Before and after images:
━━━━━━━━
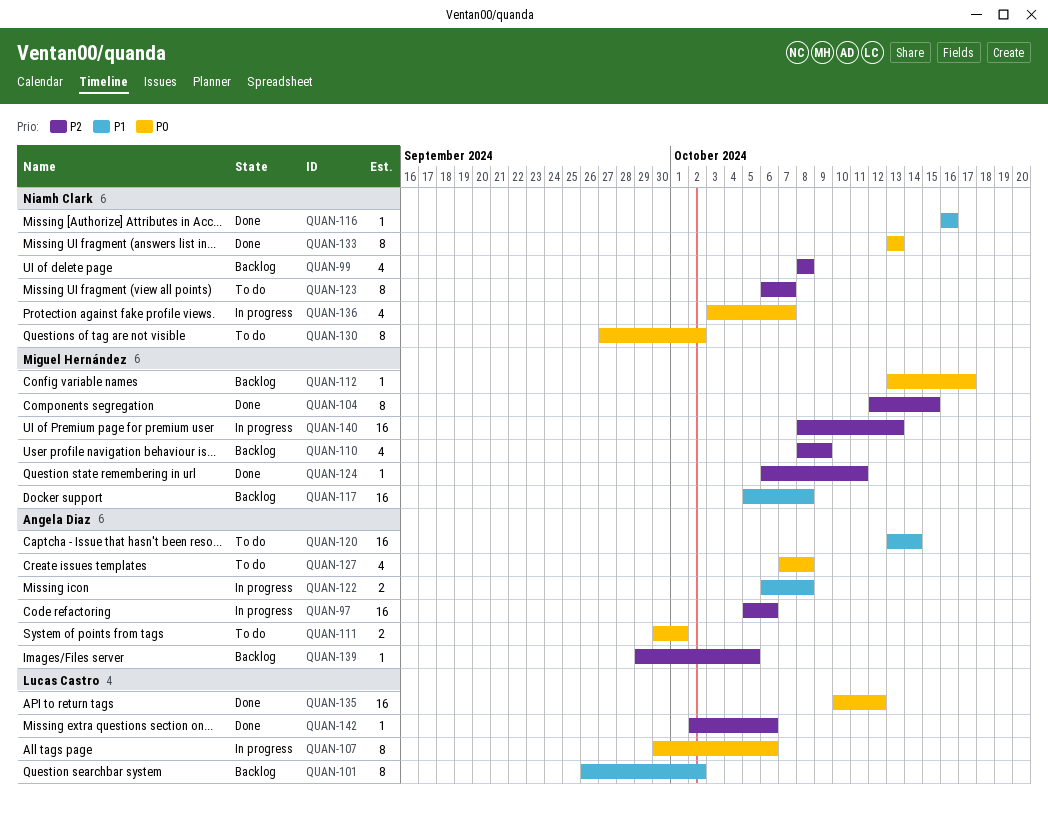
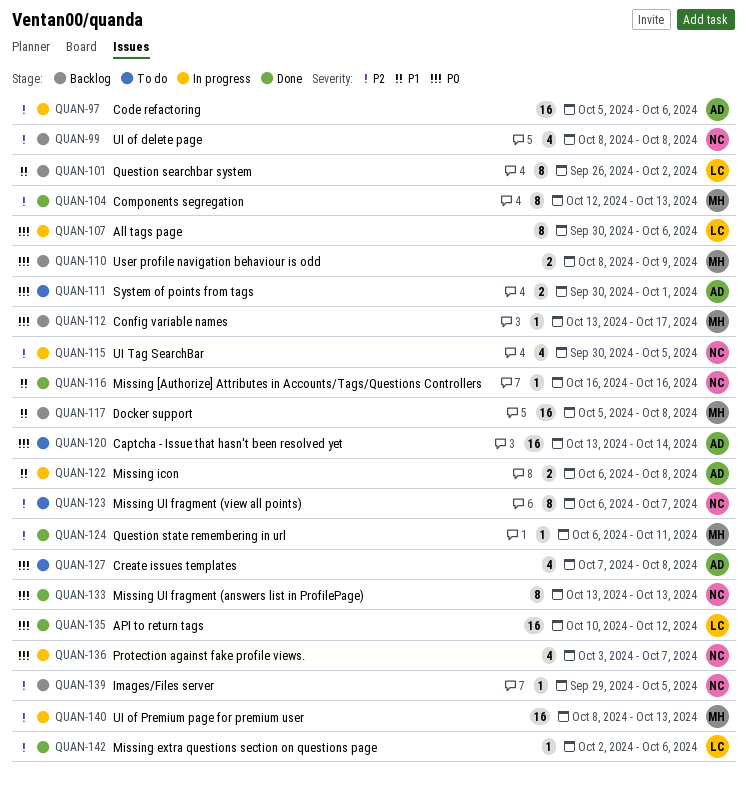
QUAN-104, due: Oct 15 -> Oct 13
QUAN-110, priority: P2 -> P0
QUAN-110, estimate: 4 -> 2
QUAN-115: none -> present
QUAN-120, priority: P1 -> P0
QUAN-130: present -> none
QUAN-139, owner: Angela Diaz -> Niamh Clark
━━━━━━━━
:: Work instructions ::
Please print every record exactly as written, without the pictures.

:: Response below ::
QUAN-104, due: Oct 15 -> Oct 13
QUAN-110, priority: P2 -> P0
QUAN-110, estimate: 4 -> 2
QUAN-115: none -> present
QUAN-120, priority: P1 -> P0
QUAN-130: present -> none
QUAN-139, owner: Angela Diaz -> Niamh Clark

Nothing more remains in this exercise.